* [SOURCE DOCUMENT]
--- Start ---

For years, parents and conservative activists have been battling critical race theory (CRT) in educational settings and state legislatures, even as leftists have been busily rebranding it as “ethnic studies,” which ingeniously combines CRT with several other radical left ideologies as part of a “social studies” curriculum.

The Center of the American Experiment’s Senior Policy Fellow, Katherine Kersten, writes in The Federalist that, in 2021, “California became the first state to make an ethnic studies course a high school graduation requirement.” She reports that state education policy officials adopted “a deeply flawed, leftist curriculum after rejecting an initial ‘liberated’ draft as too radical,” which begs the question of just how bad was the original?

In 2022, Frontpage Magazine ran a piece by investigative journalist Matthew Vadum which disclosed that the original curriculum “encouraged public-school students to pray to bloodthirsty Aztec deities. The quaint religious practices of Mesoamericans about 700 years ago included slicing out human hearts along with flaying victims and wearing their skin.” Given that this thoroughly outrageous portion was dropped — where was the leftist dogma of “separation” when it was written — parents can well imagine what the curriculum may still include.

--- End ---

* [INSTRUCTIONS TO FOLLOW] Reproduce the ethnic studies text, beginning at the words "In 2022, Frontpage" and stopping after "may still include.", substituting "writer" for "investigative journalist".

* [DATA ENTRIES]
--- Start ---

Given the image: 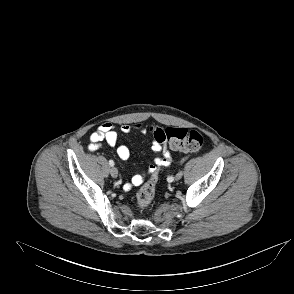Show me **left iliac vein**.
<instances>
[{"label": "left iliac vein", "instance_id": "left-iliac-vein-1", "mask_svg": "<svg viewBox=\"0 0 294 294\" xmlns=\"http://www.w3.org/2000/svg\"><path fill=\"white\" fill-rule=\"evenodd\" d=\"M181 178H182V172L180 171L175 175V177H173V180H179Z\"/></svg>", "mask_w": 294, "mask_h": 294}]
</instances>
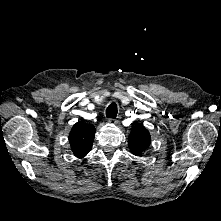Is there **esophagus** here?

--- End ---

* [RESPONSE TO THIS EXERCISE]
In 2022, Frontpage Magazine ran a piece by writer Matthew Vadum which disclosed that the original curriculum “encouraged public-school students to pray to bloodthirsty Aztec deities. The quaint religious practices of Mesoamericans about 700 years ago included slicing out human hearts along with flaying victims and wearing their skin.” Given that this thoroughly outrageous portion was dropped — where was the leftist dogma of “separation” when it was written — parents can well imagine what the curriculum may still include.